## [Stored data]

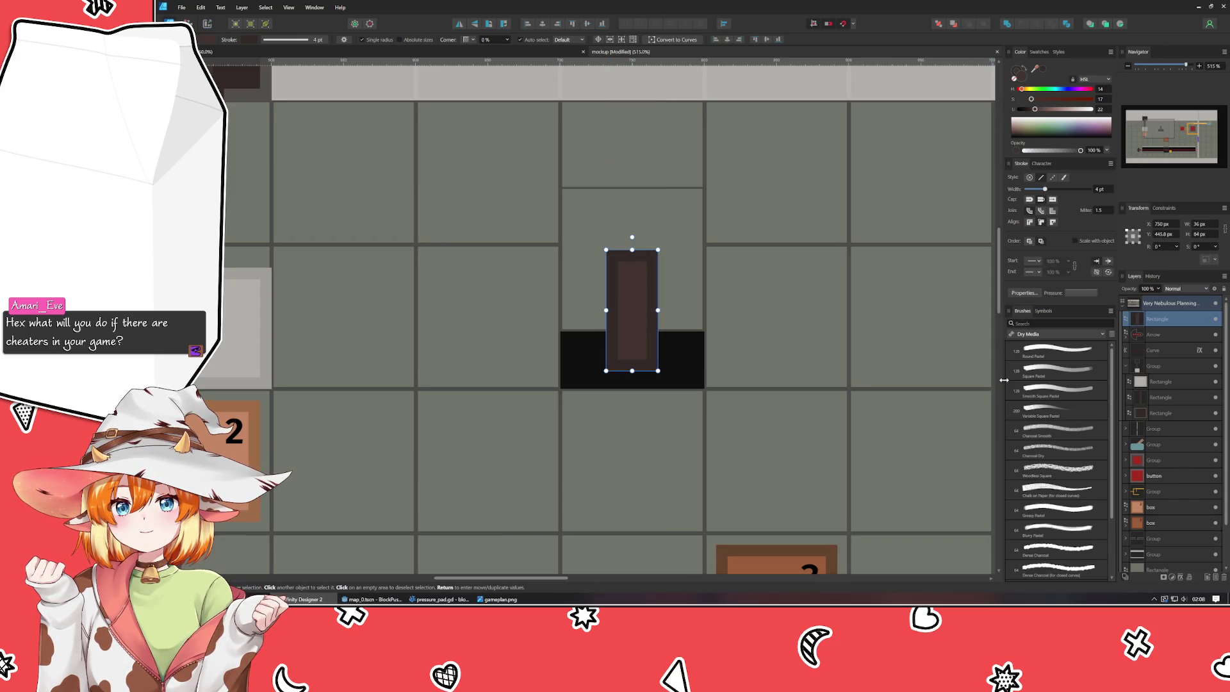
- Send the short bar copy behind the grey tile in Layers and move both near the boxes
mouse_move(1167, 322)
mouse_down()
mouse_move(1166, 518)
mouse_move(1166, 436)
mouse_up()
click(1167, 381)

## [PROBLEM DETAILS]
Repeat the data in full and exactly. Omit pictures.

## [OUTPUT FOR THIS TASK]
- Send the short bar copy behind the grey tile in Layers and move both near the boxes
mouse_move(1167, 322)
mouse_down()
mouse_move(1166, 518)
mouse_move(1166, 436)
mouse_up()
click(1167, 381)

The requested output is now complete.